- **Work task**: Where a picture appears, skip it and copy everything else in the listing exactly.

=== Stored data ===

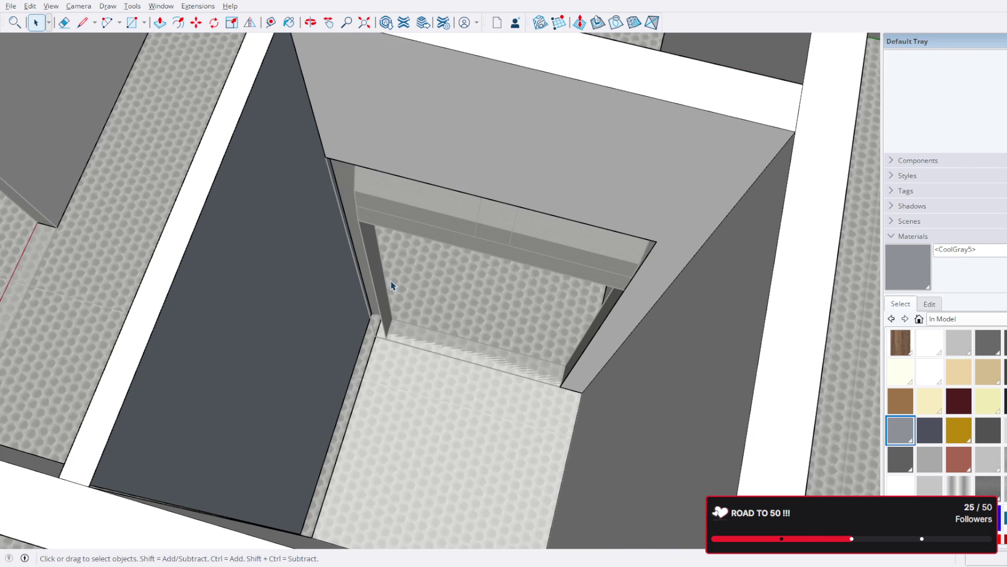
double_click(409, 350)
left_click(388, 344)
left_click(386, 345)
double_click(382, 344)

===

- **Response**:
double_click(409, 350)
left_click(388, 344)
left_click(386, 345)
double_click(382, 344)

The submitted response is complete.